All of these questions can be answered if the models deployed are designed to be “explainable”. That is, if the models are built so one can identify the weight with which a particular feature of the model or a feature of the training data caused a particular decision to be made. For instance, in models based on multivariate regressions, each feature of the data is assigned a weight as to how much it contributes to the overall prediction. In that case, it is quite easy to identify the features that lead to a decision. Similarly, in probabilistic rule-based model systems, it is usually easy to see where features contribute to rules, and which rules played significant roles in the overall outcome. In a neural-network based model (otherwise known as deep learning), the weightings are non-linear and the structure of the model is hidden from the user, so such attribution is more difficult. Nonetheless, there are ways of looking inside neural network models to see whether features play a significant role in decision-making, even if one cannot determine a precise weight for its role.

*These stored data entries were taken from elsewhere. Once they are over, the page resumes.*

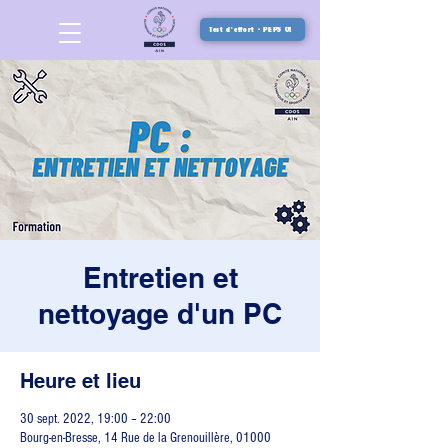
Test d'effort - PEPS 01
Entretien et
nettoyage d'un PC
Heure et lieu
30 sept. 2022, 19:00 – 22:00
Bourg-en-Bresse, 14 Rue de la Grenouillère, 01000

Other modeling systems do not have this “explainability” feature. Many neural networks extract features from data automatically, using machine learning to determine what features matter, and many of these systems obfuscate the relationship between humanly identifiable features, like gender, race, or religion, and the final decision. NLP-based and vision-based systems extract information from unstructured data in ways that do not allow the features they extract to be traced back to bias-related features of the training data. In those cases, bias detection requires a deeper analysis, e.g. modifying the training or test data in systematic ways to see if the bias of the predictions disappears or changes in nature.
To sum up, regulatory concerns about bias and model explainability can lead users of artificial intelligence and data-driven decision systems to limit the kinds of models they are willing to deploy, to maximize the explainability of the decisions the systems make, or may instead force them to adopt tools that can help them get inside the black box in some other way to expose the sources of bias and help users avoid it.